━━━ RECORDS SUPPLIED ━━━

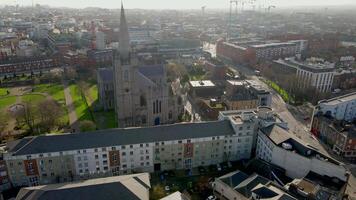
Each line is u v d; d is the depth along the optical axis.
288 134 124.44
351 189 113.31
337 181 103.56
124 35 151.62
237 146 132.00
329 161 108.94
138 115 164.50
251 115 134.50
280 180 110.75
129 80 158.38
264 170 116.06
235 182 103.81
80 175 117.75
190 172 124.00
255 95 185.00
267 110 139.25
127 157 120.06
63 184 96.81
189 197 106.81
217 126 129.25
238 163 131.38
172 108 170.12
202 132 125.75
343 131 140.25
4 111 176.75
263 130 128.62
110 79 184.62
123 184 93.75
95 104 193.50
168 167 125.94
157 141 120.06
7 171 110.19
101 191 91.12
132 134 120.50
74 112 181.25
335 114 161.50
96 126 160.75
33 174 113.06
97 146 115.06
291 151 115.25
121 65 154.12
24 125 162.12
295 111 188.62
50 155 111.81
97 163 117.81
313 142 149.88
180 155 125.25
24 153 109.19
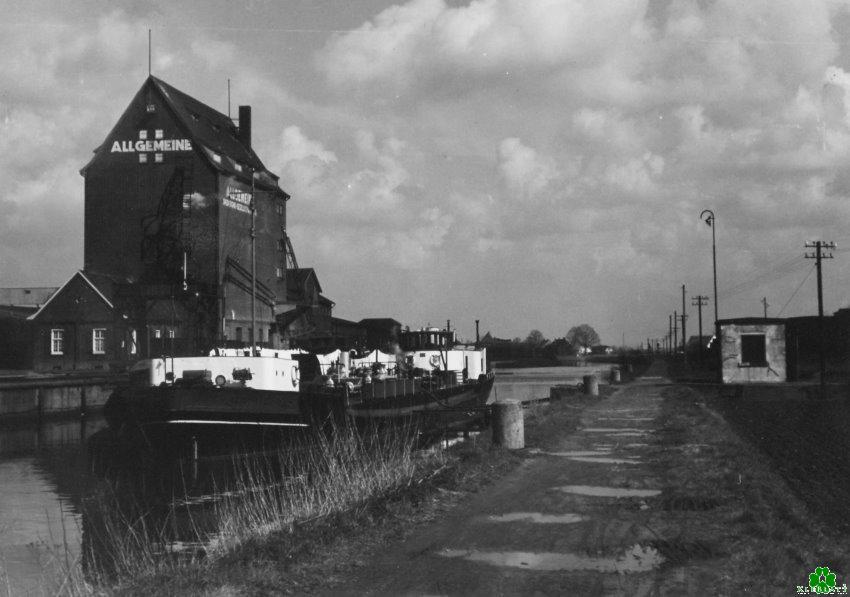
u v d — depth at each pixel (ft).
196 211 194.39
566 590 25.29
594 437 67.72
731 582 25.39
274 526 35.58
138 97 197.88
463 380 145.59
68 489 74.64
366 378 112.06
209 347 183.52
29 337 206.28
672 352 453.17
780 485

━━━

• _YOUR ASSIGNMENT_: Keep the pictures out while you retype all of the data above exactly as it appears.

• _SOLUTION_:
Each line is u v d; d is the depth along the optical axis.
288 134 124.44
351 189 113.31
337 181 103.56
124 35 151.62
237 146 132.00
329 161 108.94
138 115 164.50
251 115 134.50
280 180 110.75
129 80 158.38
264 170 116.06
235 182 103.81
80 175 117.75
190 172 124.00
255 95 185.00
267 110 139.25
127 157 120.06
63 184 96.81
189 197 106.81
217 126 129.25
238 163 131.38
172 108 170.12
202 132 125.75
343 131 140.25
4 111 176.75
263 130 128.62
110 79 184.62
123 184 93.75
95 104 193.50
168 167 125.94
157 141 120.06
7 171 110.19
101 191 91.12
132 134 120.50
74 112 181.25
335 114 161.50
96 126 160.75
33 174 113.06
97 146 115.06
291 151 115.25
121 65 154.12
24 125 162.12
295 111 188.62
50 155 111.81
97 163 117.81
313 142 149.88
180 155 125.25
24 153 109.19
u v d — depth at each pixel (ft).
196 211 194.39
566 590 25.29
594 437 67.72
731 582 25.39
274 526 35.58
138 97 197.88
463 380 145.59
68 489 74.64
366 378 112.06
209 347 183.52
29 337 206.28
672 352 453.17
780 485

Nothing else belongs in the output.